──────── Working data
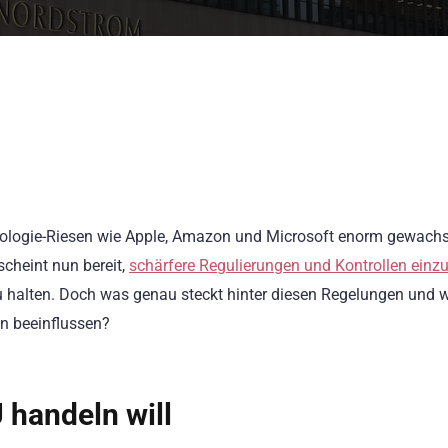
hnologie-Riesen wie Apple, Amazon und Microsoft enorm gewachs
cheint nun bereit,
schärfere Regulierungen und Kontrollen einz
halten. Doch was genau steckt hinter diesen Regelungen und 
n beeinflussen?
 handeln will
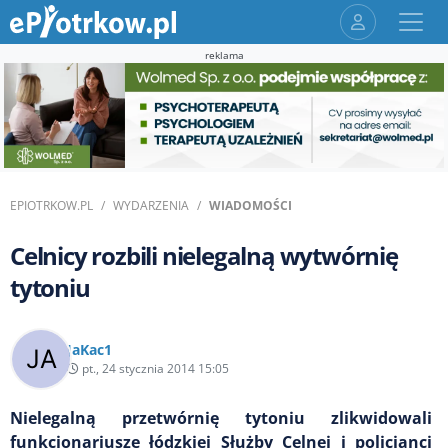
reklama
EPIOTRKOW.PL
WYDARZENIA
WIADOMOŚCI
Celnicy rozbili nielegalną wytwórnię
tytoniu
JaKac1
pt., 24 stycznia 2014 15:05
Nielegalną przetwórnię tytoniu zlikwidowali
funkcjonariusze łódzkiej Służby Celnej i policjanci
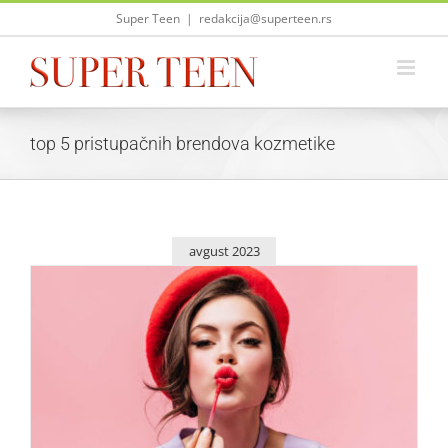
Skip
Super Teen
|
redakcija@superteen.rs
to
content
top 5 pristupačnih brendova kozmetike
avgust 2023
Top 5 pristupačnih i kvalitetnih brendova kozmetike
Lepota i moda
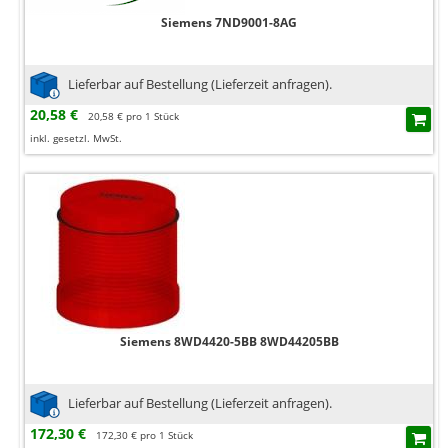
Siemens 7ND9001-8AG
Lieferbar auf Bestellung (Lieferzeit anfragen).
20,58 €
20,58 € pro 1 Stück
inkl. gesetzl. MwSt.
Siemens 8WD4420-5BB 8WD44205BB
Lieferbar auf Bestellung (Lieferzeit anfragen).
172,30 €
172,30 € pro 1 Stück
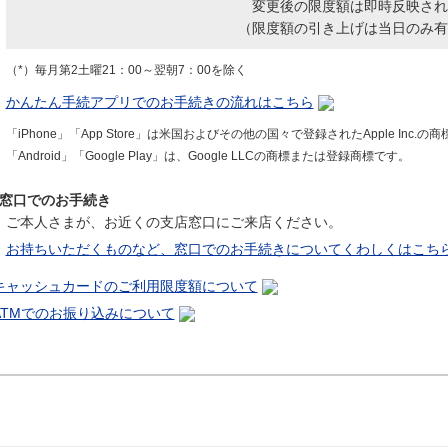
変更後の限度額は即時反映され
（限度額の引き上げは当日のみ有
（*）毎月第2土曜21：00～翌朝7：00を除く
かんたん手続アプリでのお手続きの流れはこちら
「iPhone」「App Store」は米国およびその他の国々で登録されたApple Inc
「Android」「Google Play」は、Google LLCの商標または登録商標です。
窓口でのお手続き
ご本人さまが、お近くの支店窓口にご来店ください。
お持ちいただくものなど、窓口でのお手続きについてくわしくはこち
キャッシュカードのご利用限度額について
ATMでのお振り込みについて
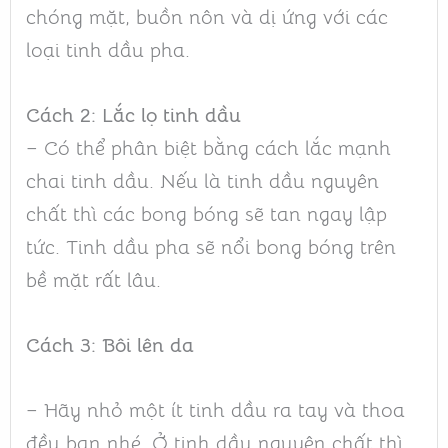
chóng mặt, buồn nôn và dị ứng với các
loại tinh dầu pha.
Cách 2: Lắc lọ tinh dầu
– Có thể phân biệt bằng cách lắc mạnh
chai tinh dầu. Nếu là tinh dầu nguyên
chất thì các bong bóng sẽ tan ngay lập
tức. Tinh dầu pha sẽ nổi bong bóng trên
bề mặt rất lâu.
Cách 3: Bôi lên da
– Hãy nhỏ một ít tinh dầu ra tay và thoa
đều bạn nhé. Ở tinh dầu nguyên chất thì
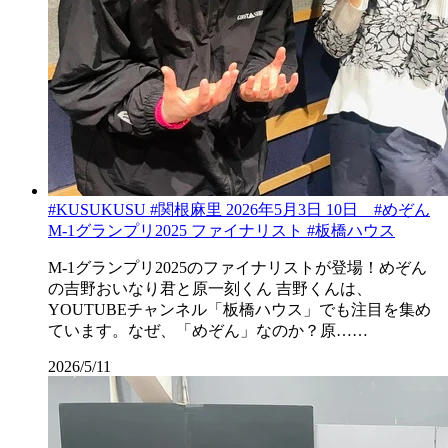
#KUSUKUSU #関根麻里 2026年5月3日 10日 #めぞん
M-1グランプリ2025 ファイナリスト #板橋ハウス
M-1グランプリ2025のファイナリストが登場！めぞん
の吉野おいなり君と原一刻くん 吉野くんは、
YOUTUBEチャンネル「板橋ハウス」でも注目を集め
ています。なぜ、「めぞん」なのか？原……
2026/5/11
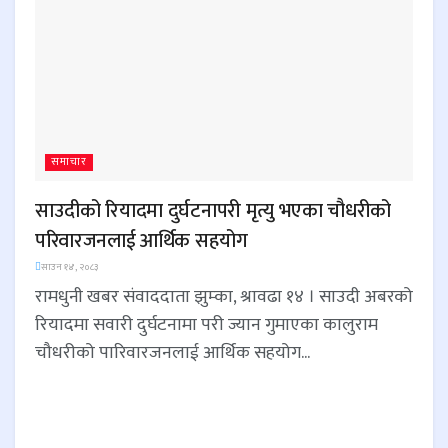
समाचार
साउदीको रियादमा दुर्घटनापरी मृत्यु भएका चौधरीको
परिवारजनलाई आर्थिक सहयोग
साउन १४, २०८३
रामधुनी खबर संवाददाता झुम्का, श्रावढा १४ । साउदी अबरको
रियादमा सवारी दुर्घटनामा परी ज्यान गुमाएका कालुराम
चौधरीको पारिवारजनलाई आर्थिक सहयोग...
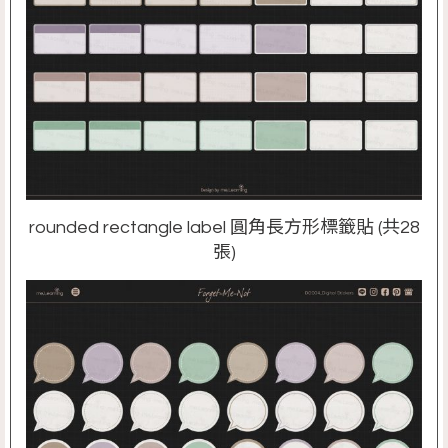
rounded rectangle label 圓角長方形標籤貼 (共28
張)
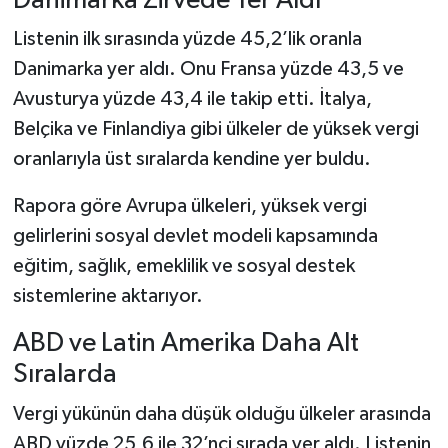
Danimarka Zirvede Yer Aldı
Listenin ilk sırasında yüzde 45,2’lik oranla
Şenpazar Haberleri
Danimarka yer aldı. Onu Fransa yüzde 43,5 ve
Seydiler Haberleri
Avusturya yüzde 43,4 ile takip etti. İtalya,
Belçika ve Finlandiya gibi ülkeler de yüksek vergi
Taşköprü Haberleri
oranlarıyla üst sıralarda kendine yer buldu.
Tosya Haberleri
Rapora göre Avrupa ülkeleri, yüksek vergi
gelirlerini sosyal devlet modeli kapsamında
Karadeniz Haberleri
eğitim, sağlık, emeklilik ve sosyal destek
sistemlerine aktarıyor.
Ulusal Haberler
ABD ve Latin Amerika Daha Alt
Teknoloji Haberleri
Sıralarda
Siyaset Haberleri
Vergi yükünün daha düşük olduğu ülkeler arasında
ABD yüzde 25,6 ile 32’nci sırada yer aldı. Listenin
────────────────
#### Exercise description
The response should repeat every entry above exactly and include none of the pictures.

#### Result of this exercise
hnologie-Riesen wie Apple, Amazon und Microsoft enorm gewachs
cheint nun bereit,
schärfere Regulierungen und Kontrollen einz
halten. Doch was genau steckt hinter diesen Regelungen und 
n beeinflussen?
 handeln will
reklama
EPIOTRKOW.PL
WYDARZENIA
WIADOMOŚCI
Celnicy rozbili nielegalną wytwórnię
tytoniu
JaKac1
pt., 24 stycznia 2014 15:05
Nielegalną przetwórnię tytoniu zlikwidowali
funkcjonariusze łódzkiej Służby Celnej i policjanci
Skip
Super Teen
|
redakcija@superteen.rs
to
content
top 5 pristupačnih brendova kozmetike
avgust 2023
Top 5 pristupačnih i kvalitetnih brendova kozmetike
Lepota i moda
Siemens 7ND9001-8AG
Lieferbar auf Bestellung (Lieferzeit anfragen).
20,58 €
20,58 € pro 1 Stück
inkl. gesetzl. MwSt.
Siemens 8WD4420-5BB 8WD44205BB
Lieferbar auf Bestellung (Lieferzeit anfragen).
172,30 €
172,30 € pro 1 Stück
変更後の限度額は即時反映され
（限度額の引き上げは当日のみ有
（*）毎月第2土曜21：00～翌朝7：00を除く
かんたん手続アプリでのお手続きの流れはこちら
「iPhone」「App Store」は米国およびその他の国々で登録されたApple Inc
「Android」「Google Play」は、Google LLCの商標または登録商標です。
窓口でのお手続き
ご本人さまが、お近くの支店窓口にご来店ください。
お持ちいただくものなど、窓口でのお手続きについてくわしくはこち
キャッシュカードのご利用限度額について
ATMでのお振り込みについて
chóng mặt, buồn nôn và dị ứng với các
loại tinh dầu pha.
Cách 2: Lắc lọ tinh dầu
– Có thể phân biệt bằng cách lắc mạnh
chai tinh dầu. Nếu là tinh dầu nguyên
chất thì các bong bóng sẽ tan ngay lập
tức. Tinh dầu pha sẽ nổi bong bóng trên
bề mặt rất lâu.
Cách 3: Bôi lên da
– Hãy nhỏ một ít tinh dầu ra tay và thoa
đều bạn nhé. Ở tinh dầu nguyên chất thì
#KUSUKUSU #関根麻里 2026年5月3日 10日 #めぞん
M-1グランプリ2025 ファイナリスト #板橋ハウス
M-1グランプリ2025のファイナリストが登場！めぞん
の吉野おいなり君と原一刻くん 吉野くんは、
YOUTUBEチャンネル「板橋ハウス」でも注目を集め
ています。なぜ、「めぞん」なのか？原……
2026/5/11
समाचार
साउदीको रियादमा दुर्घटनापरी मृत्यु भएका चौधरीको
परिवारजनलाई आर्थिक सहयोग
साउन १४, २०८३
रामधुनी खबर संवाददाता झुम्का, श्रावढा १४ । साउदी अबरको
रियादमा सवारी दुर्घटनामा परी ज्यान गुमाएका कालुराम
चौधरीको पारिवारजनलाई आर्थिक सहयोग...
rounded rectangle label 圓角長方形標籤貼 (共28
張)
Danimarka Zirvede Yer Aldı
Listenin ilk sırasında yüzde 45,2’lik oranla
Şenpazar Haberleri
Danimarka yer aldı. Onu Fransa yüzde 43,5 ve
Seydiler Haberleri
Avusturya yüzde 43,4 ile takip etti. İtalya,
Belçika ve Finlandiya gibi ülkeler de yüksek vergi
Taşköprü Haberleri
oranlarıyla üst sıralarda kendine yer buldu.
Tosya Haberleri
Rapora göre Avrupa ülkeleri, yüksek vergi
gelirlerini sosyal devlet modeli kapsamında
Karadeniz Haberleri
eğitim, sağlık, emeklilik ve sosyal destek
sistemlerine aktarıyor.
Ulusal Haberler
ABD ve Latin Amerika Daha Alt
Teknoloji Haberleri
Sıralarda
Siyaset Haberleri
Vergi yükünün daha düşük olduğu ülkeler arasında
ABD yüzde 25,6 ile 32’nci sırada yer aldı. Listenin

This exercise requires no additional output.